TASK DIRECTIONS – All of the data below should be returned exactly.

[Stored items]
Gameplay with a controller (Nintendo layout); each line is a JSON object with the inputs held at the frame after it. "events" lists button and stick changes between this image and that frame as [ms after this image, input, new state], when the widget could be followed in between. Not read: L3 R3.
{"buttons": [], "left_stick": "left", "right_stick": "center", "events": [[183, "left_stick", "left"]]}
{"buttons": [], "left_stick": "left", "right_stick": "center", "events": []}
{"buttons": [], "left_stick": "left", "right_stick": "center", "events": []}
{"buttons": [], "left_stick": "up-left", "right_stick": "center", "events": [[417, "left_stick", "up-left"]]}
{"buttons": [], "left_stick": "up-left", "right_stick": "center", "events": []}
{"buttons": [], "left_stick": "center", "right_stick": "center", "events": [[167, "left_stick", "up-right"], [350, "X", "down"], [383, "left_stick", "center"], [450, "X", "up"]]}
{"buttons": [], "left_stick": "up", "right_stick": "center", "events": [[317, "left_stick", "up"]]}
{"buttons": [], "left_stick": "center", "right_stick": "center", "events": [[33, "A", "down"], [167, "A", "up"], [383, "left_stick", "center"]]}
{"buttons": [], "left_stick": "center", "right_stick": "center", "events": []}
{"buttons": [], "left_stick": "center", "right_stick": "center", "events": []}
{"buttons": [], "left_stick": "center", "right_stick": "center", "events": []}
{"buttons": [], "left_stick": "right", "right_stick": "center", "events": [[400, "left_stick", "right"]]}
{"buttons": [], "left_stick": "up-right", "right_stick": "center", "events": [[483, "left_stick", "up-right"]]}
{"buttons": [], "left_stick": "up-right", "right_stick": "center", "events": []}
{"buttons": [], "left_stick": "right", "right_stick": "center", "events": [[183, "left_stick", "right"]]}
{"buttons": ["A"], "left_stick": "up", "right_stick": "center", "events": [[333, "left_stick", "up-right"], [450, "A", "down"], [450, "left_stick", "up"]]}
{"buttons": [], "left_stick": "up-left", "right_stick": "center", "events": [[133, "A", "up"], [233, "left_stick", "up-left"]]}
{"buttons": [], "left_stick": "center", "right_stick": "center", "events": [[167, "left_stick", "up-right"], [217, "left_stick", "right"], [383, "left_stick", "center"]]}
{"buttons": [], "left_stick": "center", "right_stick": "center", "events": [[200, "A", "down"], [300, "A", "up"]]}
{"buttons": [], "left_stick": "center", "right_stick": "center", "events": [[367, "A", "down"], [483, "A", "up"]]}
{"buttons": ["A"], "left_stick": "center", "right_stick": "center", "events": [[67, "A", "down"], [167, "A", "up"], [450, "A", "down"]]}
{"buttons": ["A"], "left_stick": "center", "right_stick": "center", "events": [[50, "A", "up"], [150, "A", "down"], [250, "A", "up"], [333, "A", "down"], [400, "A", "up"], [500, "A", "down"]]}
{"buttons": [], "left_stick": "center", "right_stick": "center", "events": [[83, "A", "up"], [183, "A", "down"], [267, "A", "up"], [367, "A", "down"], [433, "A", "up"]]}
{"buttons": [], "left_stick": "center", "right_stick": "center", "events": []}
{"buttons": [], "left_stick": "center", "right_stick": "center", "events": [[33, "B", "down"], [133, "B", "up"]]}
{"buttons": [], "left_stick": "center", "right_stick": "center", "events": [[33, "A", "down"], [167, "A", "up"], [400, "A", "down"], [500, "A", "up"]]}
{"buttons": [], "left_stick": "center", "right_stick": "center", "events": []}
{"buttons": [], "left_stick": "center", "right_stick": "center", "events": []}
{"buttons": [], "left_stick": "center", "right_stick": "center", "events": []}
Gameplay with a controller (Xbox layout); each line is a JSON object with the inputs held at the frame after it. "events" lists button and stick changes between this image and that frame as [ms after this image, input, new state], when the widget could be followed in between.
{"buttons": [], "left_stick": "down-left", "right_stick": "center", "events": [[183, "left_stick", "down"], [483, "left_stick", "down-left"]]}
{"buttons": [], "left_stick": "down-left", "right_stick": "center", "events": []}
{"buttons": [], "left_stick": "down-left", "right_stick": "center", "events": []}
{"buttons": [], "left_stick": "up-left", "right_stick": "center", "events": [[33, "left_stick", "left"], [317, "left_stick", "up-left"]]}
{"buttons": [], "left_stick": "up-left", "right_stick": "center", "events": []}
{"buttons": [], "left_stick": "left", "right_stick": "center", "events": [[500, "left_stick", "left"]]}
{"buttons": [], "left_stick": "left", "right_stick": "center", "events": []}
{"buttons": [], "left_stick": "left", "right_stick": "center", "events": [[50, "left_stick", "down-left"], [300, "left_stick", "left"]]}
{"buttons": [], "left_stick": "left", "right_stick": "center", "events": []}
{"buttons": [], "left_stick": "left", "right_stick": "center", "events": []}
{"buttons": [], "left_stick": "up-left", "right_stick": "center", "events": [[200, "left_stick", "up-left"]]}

ANSWER AREA –
Gameplay with a controller (Nintendo layout); each line is a JSON object with the inputs held at the frame after it. "events" lists button and stick changes between this image and that frame as [ms after this image, input, new state], when the widget could be followed in between. Not read: L3 R3.
{"buttons": [], "left_stick": "left", "right_stick": "center", "events": [[183, "left_stick", "left"]]}
{"buttons": [], "left_stick": "left", "right_stick": "center", "events": []}
{"buttons": [], "left_stick": "left", "right_stick": "center", "events": []}
{"buttons": [], "left_stick": "up-left", "right_stick": "center", "events": [[417, "left_stick", "up-left"]]}
{"buttons": [], "left_stick": "up-left", "right_stick": "center", "events": []}
{"buttons": [], "left_stick": "center", "right_stick": "center", "events": [[167, "left_stick", "up-right"], [350, "X", "down"], [383, "left_stick", "center"], [450, "X", "up"]]}
{"buttons": [], "left_stick": "up", "right_stick": "center", "events": [[317, "left_stick", "up"]]}
{"buttons": [], "left_stick": "center", "right_stick": "center", "events": [[33, "A", "down"], [167, "A", "up"], [383, "left_stick", "center"]]}
{"buttons": [], "left_stick": "center", "right_stick": "center", "events": []}
{"buttons": [], "left_stick": "center", "right_stick": "center", "events": []}
{"buttons": [], "left_stick": "center", "right_stick": "center", "events": []}
{"buttons": [], "left_stick": "right", "right_stick": "center", "events": [[400, "left_stick", "right"]]}
{"buttons": [], "left_stick": "up-right", "right_stick": "center", "events": [[483, "left_stick", "up-right"]]}
{"buttons": [], "left_stick": "up-right", "right_stick": "center", "events": []}
{"buttons": [], "left_stick": "right", "right_stick": "center", "events": [[183, "left_stick", "right"]]}
{"buttons": ["A"], "left_stick": "up", "right_stick": "center", "events": [[333, "left_stick", "up-right"], [450, "A", "down"], [450, "left_stick", "up"]]}
{"buttons": [], "left_stick": "up-left", "right_stick": "center", "events": [[133, "A", "up"], [233, "left_stick", "up-left"]]}
{"buttons": [], "left_stick": "center", "right_stick": "center", "events": [[167, "left_stick", "up-right"], [217, "left_stick", "right"], [383, "left_stick", "center"]]}
{"buttons": [], "left_stick": "center", "right_stick": "center", "events": [[200, "A", "down"], [300, "A", "up"]]}
{"buttons": [], "left_stick": "center", "right_stick": "center", "events": [[367, "A", "down"], [483, "A", "up"]]}
{"buttons": ["A"], "left_stick": "center", "right_stick": "center", "events": [[67, "A", "down"], [167, "A", "up"], [450, "A", "down"]]}
{"buttons": ["A"], "left_stick": "center", "right_stick": "center", "events": [[50, "A", "up"], [150, "A", "down"], [250, "A", "up"], [333, "A", "down"], [400, "A", "up"], [500, "A", "down"]]}
{"buttons": [], "left_stick": "center", "right_stick": "center", "events": [[83, "A", "up"], [183, "A", "down"], [267, "A", "up"], [367, "A", "down"], [433, "A", "up"]]}
{"buttons": [], "left_stick": "center", "right_stick": "center", "events": []}
{"buttons": [], "left_stick": "center", "right_stick": "center", "events": [[33, "B", "down"], [133, "B", "up"]]}
{"buttons": [], "left_stick": "center", "right_stick": "center", "events": [[33, "A", "down"], [167, "A", "up"], [400, "A", "down"], [500, "A", "up"]]}
{"buttons": [], "left_stick": "center", "right_stick": "center", "events": []}
{"buttons": [], "left_stick": "center", "right_stick": "center", "events": []}
{"buttons": [], "left_stick": "center", "right_stick": "center", "events": []}
Gameplay with a controller (Xbox layout); each line is a JSON object with the inputs held at the frame after it. "events" lists button and stick changes between this image and that frame as [ms after this image, input, new state], when the widget could be followed in between.
{"buttons": [], "left_stick": "down-left", "right_stick": "center", "events": [[183, "left_stick", "down"], [483, "left_stick", "down-left"]]}
{"buttons": [], "left_stick": "down-left", "right_stick": "center", "events": []}
{"buttons": [], "left_stick": "down-left", "right_stick": "center", "events": []}
{"buttons": [], "left_stick": "up-left", "right_stick": "center", "events": [[33, "left_stick", "left"], [317, "left_stick", "up-left"]]}
{"buttons": [], "left_stick": "up-left", "right_stick": "center", "events": []}
{"buttons": [], "left_stick": "left", "right_stick": "center", "events": [[500, "left_stick", "left"]]}
{"buttons": [], "left_stick": "left", "right_stick": "center", "events": []}
{"buttons": [], "left_stick": "left", "right_stick": "center", "events": [[50, "left_stick", "down-left"], [300, "left_stick", "left"]]}
{"buttons": [], "left_stick": "left", "right_stick": "center", "events": []}
{"buttons": [], "left_stick": "left", "right_stick": "center", "events": []}
{"buttons": [], "left_stick": "up-left", "right_stick": "center", "events": [[200, "left_stick", "up-left"]]}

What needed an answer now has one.